Odszkodowania po szczepieniach. Znamy najwyższą wypłaconą kwotę
W sumie wypłacono już około 700 tys. złotych.
– Standaryzacja przyspieszyła i uprościła uzyskiwanie rekompensat – poinformował rzecznik praw pacjenta Bartłomiej Chmielowiec w wywiadzie opublikowanym w środę w "Dzienniku Gazecie Prawnej".
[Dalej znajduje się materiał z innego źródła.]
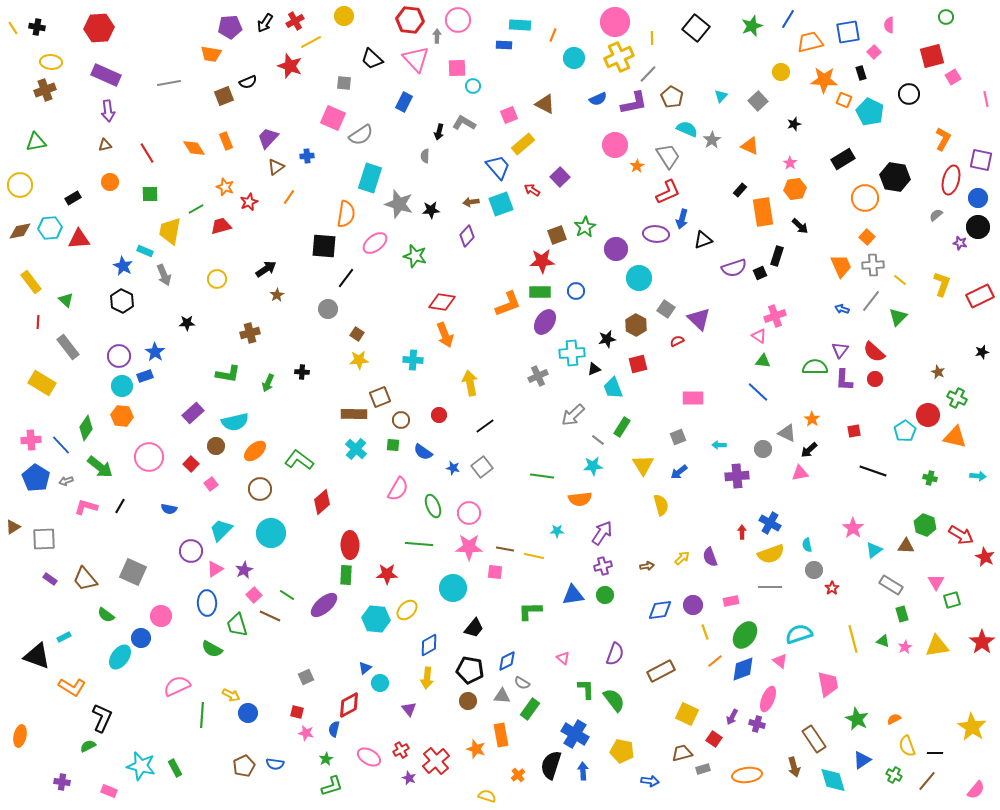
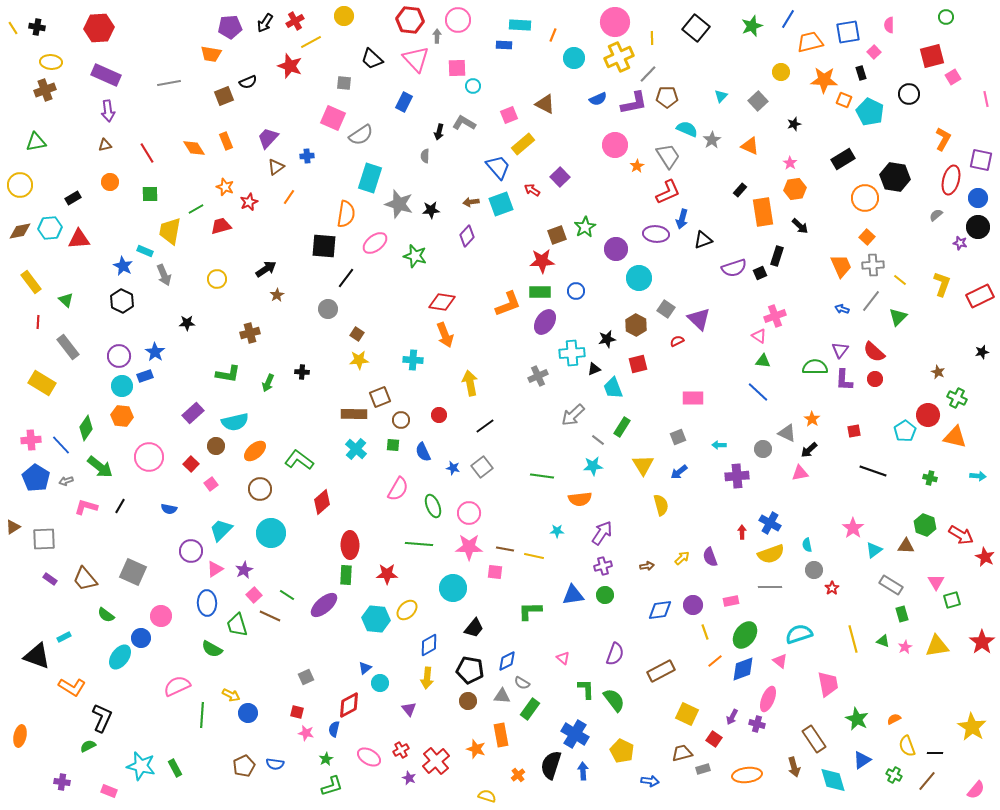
brown pentagon at (672, 97): moved 5 px left; rotated 30 degrees counterclockwise
blue semicircle at (423, 452): rotated 30 degrees clockwise
yellow pentagon at (622, 751): rotated 15 degrees clockwise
Odszkodowania po szczepieniach
Rzecznik tłumaczył, że "odszkodowanie należy się osobom, które albo miały wstrząs anafilaktyczny, albo których okres hospitalizacji był nie krótszy niż 14 dni". – Już teraz wiadomo, że co najmniej 40 osób otrzyma odszkodowanie. Pieniądze wpłyną na konto pacjentów – przekazał. – Wszczęliśmy na razie 418 postępowań, z czego 40 zakończyło się decyzją pozytywną, a 57 – negatywną. W 164 sprawach pacjenci muszą jeszcze uzupełnić dokumentację, a w 298 odmówiliśmy wszczęcia postępowania – mówił Bartłomiej Chmielowiec. I wyjaśnił, iż z 40 spraw rozpatrzonych pozytywnie 20 przypadków to wstrząsy anafilaktyczne, a 20 to sprawy poważniejsze, gdy hospitalizacja trwała powyżej 14 dni, co wiązało się np. z zespołem Guillain-Barré (dochodzi w nim do porażenia nerwowego, a wśród łagodniejszych objawów są: bóle mięśni, drętwienia i niedowład).
Rzecznik praw pacjenta zapytany, czy przy wypłacie odszkodowania ma znaczenie, czy skutki są odwracalne, odpowiedział, że nie. – Liczą się pobyt w szpitalu i zabiegi, które miały tam miejsce, a także dodatkowe koszty związane z późniejszym leczeniem. Przy czym maksymalne odszkodowanie to 100 tys. złotych. Najwyższa dotychczas wypłacona kwota to 87 tys. złotych. W sumie to około 700 tys. złotych – oznajmił.